Siamo a Ebbing, un paesino del Missouri, profonda provincia americana: l’affissione di tre giganteschi manifesti rossi squarcia le coscienze assopite e scatena una guerra. I cartelloni recitano in sequenza “Violentata mentre moriva”, “Ancora nessun arresto?”, “Come mai, sceriffo Willoughby?”. Li ha affissi la madre della ragazza uccisa, annichilita dal dolore e consumata dalla rabbia di non sapere chi sia l’assassino della figlia.

La violenza, la colpa, la giustizia - e la loro rappresentazione tra commedia, tragedia e umorismo nero - sono tra i temi fondamentali che ritornano nella filmografia di Martin McDonagh, a partire dal corto Six Shooter, premio Oscar nel 2008, per poi passare ai due sicari in cerca di redenzione di In Bruges e alle avventure splatter dei 7 psicopatici, per approdare alla madre giustiziera nella notte di Tre manifesti a Ebbing, Missouri. Ma a questi bisognerebbe aggiungere anche un altro film, che in Tre manifesti viene apertamente citato nel dialogo fra la madre e il prete che le fa visita a casa: si tratta di Calvario diretto nel 2014 dal fratello Jonh Michael McDonagh, i cui temi di fondo - la colpa del singolo che si riversa sulla collettività rendendola parimenti colpevole unita al potere salvifico del perdono - ritornano e fanno da perno morale allo svolgimento di questo nuovo film.

Mildred – un’indimenticabile Frances McDormand, che si aggira per il paese in tuta blu da lavoro con lo sguardo a fessura e l’andatura di un John Wayne pronto alla resa dei conti – è una madre che incolpa la Polizia di non aver trovato l’assassino della figlia e che per questo sferra una guerra senza esclusione di colpi all’intera comunità, incurante di lasciare sul suo sentiero morti e feriti.  È una donna piena di dolore e di rabbia, che non perdona nessuno: oltre a non perdonare la Polizia, non perdona il marito violento di averla lasciata, non perdona il figlio di essere sopravvissuto alla sorella, non perdona se stessa per non aver concesso la macchina alla figlia la sera in cui è morta.

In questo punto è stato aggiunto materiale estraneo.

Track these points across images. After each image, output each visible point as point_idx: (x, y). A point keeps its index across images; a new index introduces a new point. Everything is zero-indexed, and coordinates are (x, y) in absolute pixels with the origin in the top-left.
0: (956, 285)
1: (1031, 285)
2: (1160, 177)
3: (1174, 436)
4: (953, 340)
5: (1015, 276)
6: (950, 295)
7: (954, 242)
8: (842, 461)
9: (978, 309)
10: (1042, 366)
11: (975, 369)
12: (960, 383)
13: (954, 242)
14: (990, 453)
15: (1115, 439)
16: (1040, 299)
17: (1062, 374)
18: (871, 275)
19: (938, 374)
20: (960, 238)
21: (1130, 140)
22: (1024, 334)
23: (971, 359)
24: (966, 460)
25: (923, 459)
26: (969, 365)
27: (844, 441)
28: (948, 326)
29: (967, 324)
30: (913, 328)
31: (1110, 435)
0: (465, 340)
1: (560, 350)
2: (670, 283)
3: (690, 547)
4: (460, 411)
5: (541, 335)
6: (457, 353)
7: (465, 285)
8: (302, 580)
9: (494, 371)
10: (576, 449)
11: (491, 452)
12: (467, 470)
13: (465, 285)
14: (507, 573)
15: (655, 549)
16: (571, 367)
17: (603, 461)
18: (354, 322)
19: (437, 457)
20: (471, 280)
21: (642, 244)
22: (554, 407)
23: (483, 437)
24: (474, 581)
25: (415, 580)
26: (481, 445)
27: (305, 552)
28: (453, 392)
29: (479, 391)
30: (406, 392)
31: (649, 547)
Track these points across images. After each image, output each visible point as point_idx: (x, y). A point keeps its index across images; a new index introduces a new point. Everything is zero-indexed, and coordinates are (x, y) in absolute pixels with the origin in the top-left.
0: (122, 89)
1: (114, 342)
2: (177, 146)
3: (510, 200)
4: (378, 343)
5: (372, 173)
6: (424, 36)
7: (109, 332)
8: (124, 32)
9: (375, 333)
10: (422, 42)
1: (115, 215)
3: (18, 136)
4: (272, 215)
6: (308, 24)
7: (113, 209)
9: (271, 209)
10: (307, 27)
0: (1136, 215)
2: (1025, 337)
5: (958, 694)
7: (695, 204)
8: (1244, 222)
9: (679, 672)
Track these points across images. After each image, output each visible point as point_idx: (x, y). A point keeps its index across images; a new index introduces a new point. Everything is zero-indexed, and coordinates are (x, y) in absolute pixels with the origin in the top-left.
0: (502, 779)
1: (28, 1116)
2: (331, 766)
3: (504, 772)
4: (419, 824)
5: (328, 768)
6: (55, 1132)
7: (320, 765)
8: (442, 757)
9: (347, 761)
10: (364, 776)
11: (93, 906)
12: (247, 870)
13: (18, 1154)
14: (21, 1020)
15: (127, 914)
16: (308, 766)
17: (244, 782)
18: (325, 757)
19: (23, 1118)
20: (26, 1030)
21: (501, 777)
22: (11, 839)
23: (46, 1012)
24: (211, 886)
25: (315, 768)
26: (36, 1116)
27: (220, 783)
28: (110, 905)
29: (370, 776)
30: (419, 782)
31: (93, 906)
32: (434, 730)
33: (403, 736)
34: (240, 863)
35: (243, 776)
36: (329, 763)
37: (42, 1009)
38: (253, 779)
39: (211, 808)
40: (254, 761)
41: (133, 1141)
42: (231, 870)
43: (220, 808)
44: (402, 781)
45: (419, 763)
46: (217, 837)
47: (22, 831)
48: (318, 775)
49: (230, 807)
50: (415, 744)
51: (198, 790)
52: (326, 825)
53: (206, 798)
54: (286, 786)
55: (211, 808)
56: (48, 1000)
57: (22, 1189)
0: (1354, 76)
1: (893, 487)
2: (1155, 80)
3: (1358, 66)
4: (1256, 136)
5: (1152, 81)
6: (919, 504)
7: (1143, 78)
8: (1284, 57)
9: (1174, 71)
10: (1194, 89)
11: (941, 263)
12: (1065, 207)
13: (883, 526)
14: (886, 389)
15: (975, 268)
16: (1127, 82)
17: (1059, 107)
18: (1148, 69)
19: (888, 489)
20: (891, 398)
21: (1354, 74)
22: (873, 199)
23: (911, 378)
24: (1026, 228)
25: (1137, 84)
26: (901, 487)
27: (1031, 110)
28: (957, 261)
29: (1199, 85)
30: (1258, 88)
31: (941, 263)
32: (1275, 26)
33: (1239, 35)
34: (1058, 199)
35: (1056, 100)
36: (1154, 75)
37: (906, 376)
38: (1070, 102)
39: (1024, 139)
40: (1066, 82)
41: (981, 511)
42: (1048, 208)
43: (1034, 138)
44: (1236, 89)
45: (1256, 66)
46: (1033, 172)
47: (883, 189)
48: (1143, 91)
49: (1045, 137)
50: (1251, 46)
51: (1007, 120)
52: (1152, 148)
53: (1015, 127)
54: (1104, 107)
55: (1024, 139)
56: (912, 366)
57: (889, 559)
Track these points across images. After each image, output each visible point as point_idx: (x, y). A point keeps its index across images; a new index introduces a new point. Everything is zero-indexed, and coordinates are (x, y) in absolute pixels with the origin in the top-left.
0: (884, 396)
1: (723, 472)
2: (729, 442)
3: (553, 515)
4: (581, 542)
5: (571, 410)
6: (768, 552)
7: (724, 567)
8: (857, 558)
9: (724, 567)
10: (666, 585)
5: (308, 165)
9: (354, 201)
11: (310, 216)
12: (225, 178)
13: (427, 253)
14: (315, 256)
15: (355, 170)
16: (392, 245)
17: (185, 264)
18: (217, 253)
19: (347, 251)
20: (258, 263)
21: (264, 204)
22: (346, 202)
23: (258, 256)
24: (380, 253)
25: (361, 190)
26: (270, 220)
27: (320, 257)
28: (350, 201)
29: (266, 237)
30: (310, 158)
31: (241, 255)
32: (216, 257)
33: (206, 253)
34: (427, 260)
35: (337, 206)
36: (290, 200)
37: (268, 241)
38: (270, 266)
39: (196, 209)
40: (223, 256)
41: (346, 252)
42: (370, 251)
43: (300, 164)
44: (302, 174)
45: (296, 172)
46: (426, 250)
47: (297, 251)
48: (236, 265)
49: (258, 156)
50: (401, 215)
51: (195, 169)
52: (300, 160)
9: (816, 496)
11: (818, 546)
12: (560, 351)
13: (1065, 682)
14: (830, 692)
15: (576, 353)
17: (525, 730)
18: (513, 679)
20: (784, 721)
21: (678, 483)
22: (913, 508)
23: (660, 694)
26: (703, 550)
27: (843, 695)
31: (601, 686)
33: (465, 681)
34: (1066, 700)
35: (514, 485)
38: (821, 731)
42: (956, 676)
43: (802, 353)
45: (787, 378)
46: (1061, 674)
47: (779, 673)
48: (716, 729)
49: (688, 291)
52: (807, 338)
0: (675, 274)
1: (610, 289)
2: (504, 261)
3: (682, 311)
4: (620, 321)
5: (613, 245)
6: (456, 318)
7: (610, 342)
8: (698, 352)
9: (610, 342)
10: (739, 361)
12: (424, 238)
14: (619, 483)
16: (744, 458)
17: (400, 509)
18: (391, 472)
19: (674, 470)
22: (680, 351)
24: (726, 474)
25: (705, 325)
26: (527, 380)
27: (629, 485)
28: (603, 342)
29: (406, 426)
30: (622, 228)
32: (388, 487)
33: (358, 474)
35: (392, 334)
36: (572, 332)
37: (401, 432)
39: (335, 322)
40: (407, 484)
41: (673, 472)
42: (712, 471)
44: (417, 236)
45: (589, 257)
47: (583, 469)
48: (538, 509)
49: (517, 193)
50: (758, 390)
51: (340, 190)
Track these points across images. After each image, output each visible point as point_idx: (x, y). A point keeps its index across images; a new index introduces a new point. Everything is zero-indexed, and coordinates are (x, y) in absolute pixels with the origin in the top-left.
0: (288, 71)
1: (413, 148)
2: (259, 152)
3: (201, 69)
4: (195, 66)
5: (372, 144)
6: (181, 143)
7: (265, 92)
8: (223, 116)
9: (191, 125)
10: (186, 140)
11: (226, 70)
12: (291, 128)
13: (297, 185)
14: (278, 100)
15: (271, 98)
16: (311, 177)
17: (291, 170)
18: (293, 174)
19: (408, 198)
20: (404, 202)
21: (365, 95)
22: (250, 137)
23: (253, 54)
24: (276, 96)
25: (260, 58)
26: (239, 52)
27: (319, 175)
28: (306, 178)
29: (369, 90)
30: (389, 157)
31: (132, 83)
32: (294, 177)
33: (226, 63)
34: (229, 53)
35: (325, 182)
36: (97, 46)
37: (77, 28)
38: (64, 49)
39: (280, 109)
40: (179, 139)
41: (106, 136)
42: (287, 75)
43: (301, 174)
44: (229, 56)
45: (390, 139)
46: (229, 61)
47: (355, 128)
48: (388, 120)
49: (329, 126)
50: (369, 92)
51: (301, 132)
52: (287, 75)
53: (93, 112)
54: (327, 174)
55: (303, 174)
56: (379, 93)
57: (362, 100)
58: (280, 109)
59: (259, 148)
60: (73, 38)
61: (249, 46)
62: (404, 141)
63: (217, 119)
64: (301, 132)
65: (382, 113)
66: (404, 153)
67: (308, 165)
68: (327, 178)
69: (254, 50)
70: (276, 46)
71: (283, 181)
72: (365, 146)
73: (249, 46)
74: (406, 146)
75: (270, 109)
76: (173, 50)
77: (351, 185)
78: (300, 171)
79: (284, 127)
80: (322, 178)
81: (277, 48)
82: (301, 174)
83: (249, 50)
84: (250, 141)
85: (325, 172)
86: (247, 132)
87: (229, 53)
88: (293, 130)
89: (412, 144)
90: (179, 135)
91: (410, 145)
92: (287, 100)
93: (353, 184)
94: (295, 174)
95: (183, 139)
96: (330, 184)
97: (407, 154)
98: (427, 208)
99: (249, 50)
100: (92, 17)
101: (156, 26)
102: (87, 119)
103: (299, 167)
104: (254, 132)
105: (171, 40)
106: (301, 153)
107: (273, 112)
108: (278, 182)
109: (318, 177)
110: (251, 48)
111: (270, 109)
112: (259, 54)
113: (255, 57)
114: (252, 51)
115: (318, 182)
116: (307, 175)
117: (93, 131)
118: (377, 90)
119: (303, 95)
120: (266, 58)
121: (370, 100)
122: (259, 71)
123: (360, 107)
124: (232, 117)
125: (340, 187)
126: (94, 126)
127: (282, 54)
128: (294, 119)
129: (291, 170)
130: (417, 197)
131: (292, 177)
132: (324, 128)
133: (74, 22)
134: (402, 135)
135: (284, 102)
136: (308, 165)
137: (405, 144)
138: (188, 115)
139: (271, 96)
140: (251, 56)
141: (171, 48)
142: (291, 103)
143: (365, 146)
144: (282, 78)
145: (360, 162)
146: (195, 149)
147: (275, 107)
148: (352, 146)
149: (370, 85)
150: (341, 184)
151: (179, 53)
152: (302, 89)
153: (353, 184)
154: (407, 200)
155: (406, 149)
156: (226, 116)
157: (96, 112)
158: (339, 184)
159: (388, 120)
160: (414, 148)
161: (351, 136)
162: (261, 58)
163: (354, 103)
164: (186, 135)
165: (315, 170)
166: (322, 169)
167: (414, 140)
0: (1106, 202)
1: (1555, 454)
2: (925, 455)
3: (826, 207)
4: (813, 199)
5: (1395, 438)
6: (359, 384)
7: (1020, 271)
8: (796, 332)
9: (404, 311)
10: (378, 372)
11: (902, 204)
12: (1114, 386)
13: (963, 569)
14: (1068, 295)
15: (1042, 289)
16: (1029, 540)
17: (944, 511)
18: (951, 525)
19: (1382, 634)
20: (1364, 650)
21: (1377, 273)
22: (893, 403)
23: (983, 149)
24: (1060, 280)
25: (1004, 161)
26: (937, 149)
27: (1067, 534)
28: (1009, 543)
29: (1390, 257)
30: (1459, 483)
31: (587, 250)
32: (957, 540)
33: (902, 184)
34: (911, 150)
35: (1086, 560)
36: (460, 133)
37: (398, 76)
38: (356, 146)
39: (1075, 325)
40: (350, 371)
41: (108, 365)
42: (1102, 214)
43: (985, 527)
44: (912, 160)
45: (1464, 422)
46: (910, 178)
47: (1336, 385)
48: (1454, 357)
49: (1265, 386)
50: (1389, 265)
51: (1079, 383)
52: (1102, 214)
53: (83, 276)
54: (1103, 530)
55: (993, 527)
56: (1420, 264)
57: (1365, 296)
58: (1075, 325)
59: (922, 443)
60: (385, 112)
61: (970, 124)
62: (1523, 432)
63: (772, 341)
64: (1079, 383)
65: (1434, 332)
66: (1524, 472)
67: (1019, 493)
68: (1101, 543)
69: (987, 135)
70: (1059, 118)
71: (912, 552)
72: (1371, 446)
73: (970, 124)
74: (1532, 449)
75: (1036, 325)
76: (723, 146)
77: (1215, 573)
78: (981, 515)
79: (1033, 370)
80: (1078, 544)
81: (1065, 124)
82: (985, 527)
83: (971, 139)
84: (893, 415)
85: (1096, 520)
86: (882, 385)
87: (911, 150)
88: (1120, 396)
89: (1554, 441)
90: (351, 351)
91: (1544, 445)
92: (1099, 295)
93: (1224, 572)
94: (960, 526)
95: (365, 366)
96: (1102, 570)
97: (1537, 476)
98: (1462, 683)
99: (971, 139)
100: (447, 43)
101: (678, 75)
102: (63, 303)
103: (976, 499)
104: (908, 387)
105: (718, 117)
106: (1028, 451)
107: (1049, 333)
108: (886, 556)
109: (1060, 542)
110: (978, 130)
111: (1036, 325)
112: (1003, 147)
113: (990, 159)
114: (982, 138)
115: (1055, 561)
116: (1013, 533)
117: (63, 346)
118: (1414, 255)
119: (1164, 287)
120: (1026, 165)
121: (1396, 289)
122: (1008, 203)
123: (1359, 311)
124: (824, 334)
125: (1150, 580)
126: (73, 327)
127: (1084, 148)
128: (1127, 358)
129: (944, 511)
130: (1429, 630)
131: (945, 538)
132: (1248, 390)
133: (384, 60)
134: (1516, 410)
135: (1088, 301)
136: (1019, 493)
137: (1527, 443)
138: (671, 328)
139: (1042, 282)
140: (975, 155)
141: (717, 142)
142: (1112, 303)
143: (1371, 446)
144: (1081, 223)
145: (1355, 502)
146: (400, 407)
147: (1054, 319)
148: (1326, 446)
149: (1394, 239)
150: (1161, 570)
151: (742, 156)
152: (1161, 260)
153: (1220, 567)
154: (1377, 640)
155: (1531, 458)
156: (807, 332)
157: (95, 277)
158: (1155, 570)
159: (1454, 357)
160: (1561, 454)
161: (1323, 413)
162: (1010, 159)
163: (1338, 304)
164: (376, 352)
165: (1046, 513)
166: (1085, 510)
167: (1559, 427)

Ma i suoi strali sono diretti in primo luogo contro lo sboccato e apparentemente burbero sceriffo Willoughby - interpretato da un Woody Harrelson gigantesco, dolente e maestoso – che si rivela un marito e un padre pieno di amore e soprattutto un vero pastore di anime, capace con tre toccanti lettere di cambiare per sempre le vite dei rispettivi destinatari. Fra queste quella di Dixon - un Sam Rockwell che riesce a far vibrare contemporaneamente le corde dell’ottusità e della maturità del suo personaggio – agente di Polizia razzista e violento, immaturo e mammone, ma che arriva a rischiare la propria vita per chi credeva di odiare.

Ecco, uno dei talenti di Martin McDonagh, oltre a quello indiscusso di aver scritto una sceneggiatura praticamente perfetta (e figlia della sua origine di autore teatrale pluripremiato) sembra proprio risiedere nella capacità di far crescere i propri personaggi sullo schermo, in un percorso di mutamento intimo che ci sorprende e ci cattura.

E questo percorso viene effettuato attraverso una narrazione dallo stile sfaccettato, a volte estremamente diretto e politicamente scorretto, a volte epico e lirico, a tratti ironico e cinico. Registri narrativi che possono ricordare grandi autori come i fratelli Coen, Clint Eastwood o Quentin Tarantino, ma che in McDonagh (che si dichiara amante del cinema americano anni ’70 di Malick, Scorsese e Coppola) trovano una voce nuova, fresca, potente ed efficace.

Il regista ci fa notare come i tre grandi manifesti del titolo vengano affissi su una strada secondaria del paese percorsa - dice il pubblicitario che vende gli spazi - solo da chi si è perso o si è ubriacato e i cui supporti non vengono usati da anni. “Se non ci si può fidare di avvocati e pubblicitari – risponde Mildred - cosa rimane dell’America?”. Infatti la giusta causa e la narrazione funzionano, quei tre manifesti alla fine vengono visti da tutti. Parlano a tutto il paesino e anche a noi spettatori. E a chi è disposto a perdersi a Ebbing per almeno due ore, McDonagh racconta - con un sorriso che non fa sconti a nessuno - una storia di perdenti, un mondo umanamente povero ma anche insospettabilmente ricco, pieno di sofferenza ma illuminato da uno spiraglio di riscatto.